On Counting Beer
I found myself scrolling through a blog based on the goal of drinking 100 different beers in a month, an odd variation of the theme behind Julie and Julia. Put me in mind of the old drinking song: Ninety-nine bottles of beer on the wall
Ninety-nine bottles of beer
Take one down
Pass it around
Ninety-eight bottles of beer…
That song, along with the Chicken Dance, haunts serious beer lovers. So, what is with this link between beer and counting?
I’m old enough to remember the FAC insult, “Only women count their beers.” And still occasionally stupid enough to provoke the vexed question, “How many beers did you have?”
Even in this brave new world of better beer, counting continues. Have you ever been to a beer swap and watched the dedicated flip out their PDAs or notebooks in preparation for adding a bazillionth review to their list, hoping to the reigning king of beer reviewers? Our own beer festivals promote the number of beers you will be able to choose from: this one has 177 and the last one had 210.
Also, we can’t leave out the arms race for alcohol content or bittering units. I don’t know who leads in either of these, but two facts are a given: there are those that will challenge the veracity of the other guy’s score (or how he got there), and the reign of an alcohol or IBU king won’t last very long. Is counting what it means to be the best?
This affliction seems largely beer-centric. Wine-lovers amass collections of vintage-dated and/or obscure bottles, and they mine the English language in their search for even more obscure descriptors, but counting doesn’t seem to be part of their modus opparandi. Same with the whiskey zealots. They track dates and casks, but counting? Not that I’m aware of.

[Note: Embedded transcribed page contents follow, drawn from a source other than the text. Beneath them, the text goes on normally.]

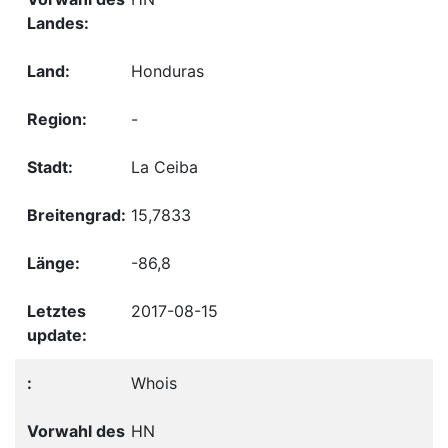
Honduras
-
La Ceiba
15,7833
-86,8
2017-08-15
Whois
HN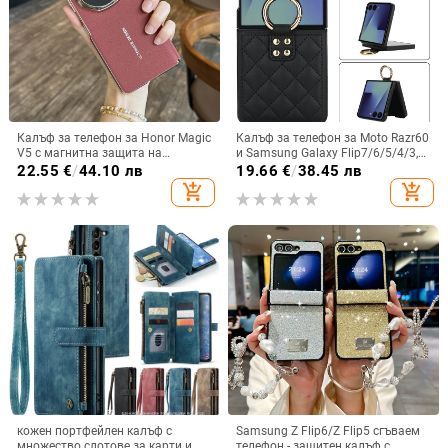
Калъф за телефон за Honor Magic
Калъф за телефон за Moto Razr60
V5 с магнитна защита на
и Samsung Galaxy Flip7/6/5/4/3,
централната ос, пълна защита на
сгъваем с пръстен, защита от
22.55
€
/
44.10 лв
19.66
€
/
38.45 лв
обектива, кожа,
изпускане, минималистичен PU
add_shopping_cart
add_shopping_cart
електроплатиране, защита срещу
кожен калъф, ръчна изработка
изпускане
кожен портфейлен калъф с
Samsung Z Flip6/Z Flip5 сгъваем
множество слотове за карти и
телефон - защитен калъф с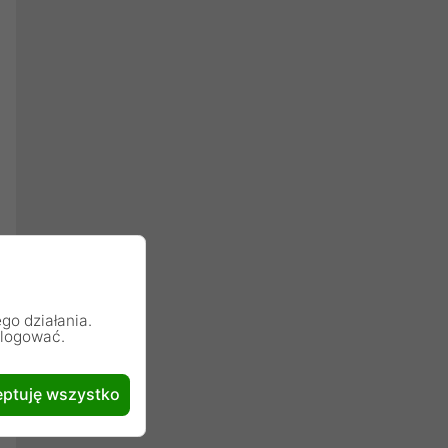
go działania.
alogować.
ptuję wszystko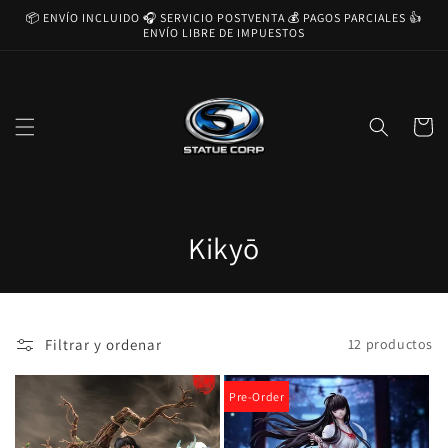
Ir
📦 ENVÍO INCLUIDO 🎧 SERVICIO POSTVENTA 💰 PAGOS PARCIALES 👍
directamente
ENVÍO LIBRE DE IMPUESTOS
al contenido
Carrito
C
Kikyō
o
l
Filtrar y ordenar
12 productos
e
c
Pre-Order
c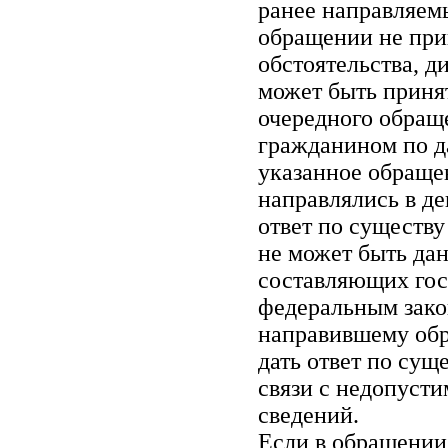
ранее направляем
обращении не при
обстоятельства, д
может быть приня
очередного обращ
гражданином по д
указанное обраще
направлялись в де
ответ по существ
не может быть дан
составляющих го
федеральным зако
направившему обр
дать ответ по сущ
связи с недопуст
сведений.
Если в обращении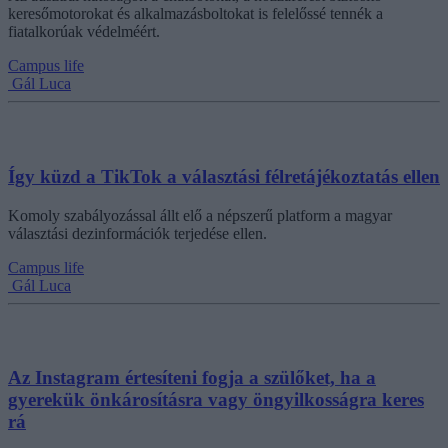
keresőmotorokat és alkalmazásboltokat is felelőssé tennék a
fiatalkorúak védelméért.
Campus life
Gál Luca
Így küzd a TikTok a választási félretájékoztatás ellen
Komoly szabályozással állt elő a népszerű platform a magyar
választási dezinformációk terjedése ellen.
Campus life
Gál Luca
Az Instagram értesíteni fogja a szülőket, ha a
gyerekük önkárosításra vagy öngyilkosságra keres
rá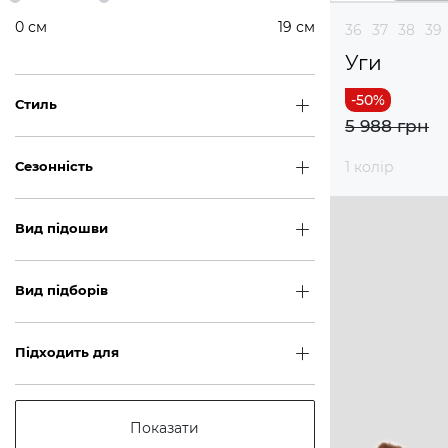
0
см
19
см
36
37
38
39
Уги
Стиль
5 988 грн
1 колір
Сезонність
Вид підошви
Вид підборів
Підходить для
Показати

So why do we count in the beer world? Since I’m not a counter, I haven’t a clue. As frequent readers of this page will grasp, I’m on the other end of the spectrum, an experiencer. I go for romance, for creating great memories, for the indescribable joy of beer. I’ve been in this business for nearly thirty years because I fell in love with the delightful complexity of beer.
I suspect one of the origins of counting had to do with the former alcohol standards for beer. A bottle or a can used to represent a fixed amount of alcohol. That’s ancient history. Beer lovers everywhere have long parted company with that one-dimensional notion. In the face of a plethora of brilliant beers with assorted alcohol contents, the good “beer experiencer” has become acutely aware of their personal alcohol tolerances: the effects of food, of being tired, the company, etc.
The phenomenal range of alcohol content, and the necessity of becoming a very good at understanding toleration, should reveal the flaw in counting. It is all about the experience. Yes, collecting can play a part. However, at the end of the day, it is not about counting your beers, but about the beers that count. Your relationship to the beer in your hand makes all the difference in the world.
As for drinking 100 beers in a month, I applaud. However, experiencing such a range of beers sounds like a true adventure. And why stop at a certain number?